When you talk about the "stack", you probably mean an executing thread's call stack. AFAIK, virtual machines and programming languages that make use of such a data structure mostly use it for passing arguments to functions/methods, and perhaps also for storing values that stay local to a function. This is not the same as saying that the call stack also gets used for local variables, because a local variable may contain an object that is returned to the calling function, either via the return value, or via a ref/out parameter, etc.

To me, it seems unlikely that a List<int> object would ever end up on a call stack under normal circumstances (I'm not considering stackalloc or anything else related to unsafe contexts btw.).
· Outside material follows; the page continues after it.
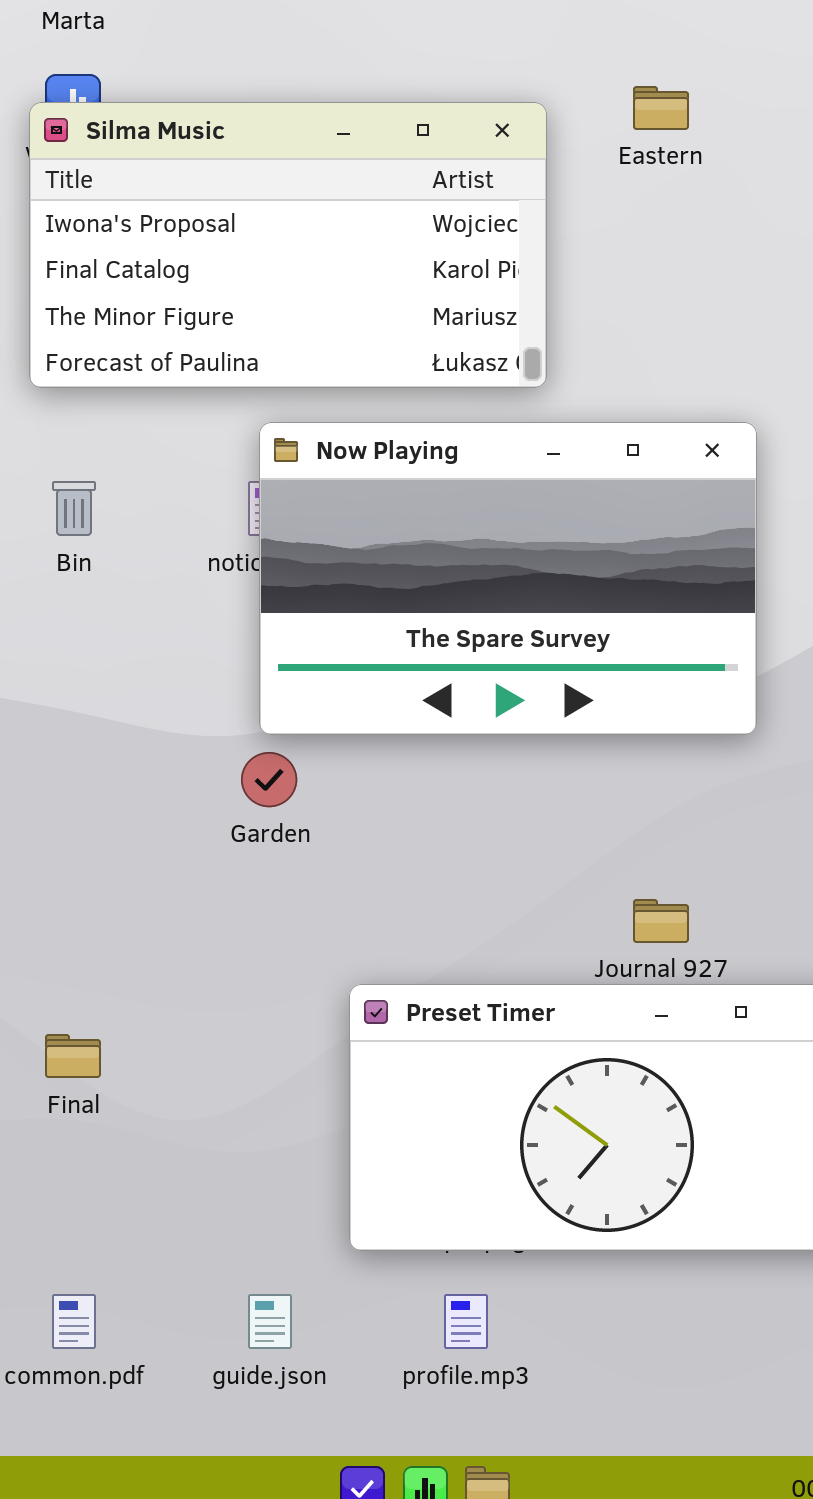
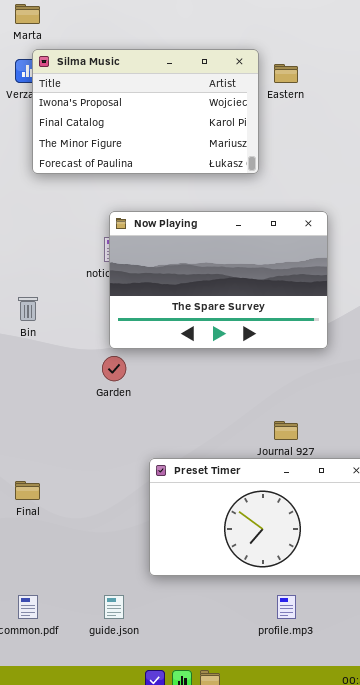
Silma Music: [29,102,547,388] -> [32,49,259,174], moved
Bin: [52,481,96,536] -> [18,297,38,321], moved
profile.mp3: [444,1294,488,1349] -> [277,595,296,619], moved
Remember that List<T> is a reference type: While it's possible, and perhaps quite likely, that the reference to the actual object ends up on the call stack, most likely the object's data itself won't.

A (perhaps naïve) implementation of IList<T> that uses fixed-size arrays for item storage, faced with the need to increase its capacity, could dynamically allocate a new, larger array, then copy the contents of the current array over to the new array, then abandon the old array in favor of the new one. That way, all items remain together in one place.

回答7:

Question 1

Lists in C# internally contain arrays. List refers to a location on the heap, and in that location is an array storing all the values. So the values are stored on the heap. Same goes for arrays if it's part of a class.

Question 2

The stack is continuous, so pushing another int on the stack will mean that it's memory address is the location of the previous int + 4. The way Lists work when you adding items is that they create an array larger than what you need. When you reach the length of the array, there's an algorithm that creates a larger array and copies the current values over.

Another thing that may interest you are linked lists. Linked lists don't work with arrays internally, instead they work with nodes. Each node contains data and the location of the next node in the list. A doubly linked list contains nodes with all that and the location of the previous node in the list.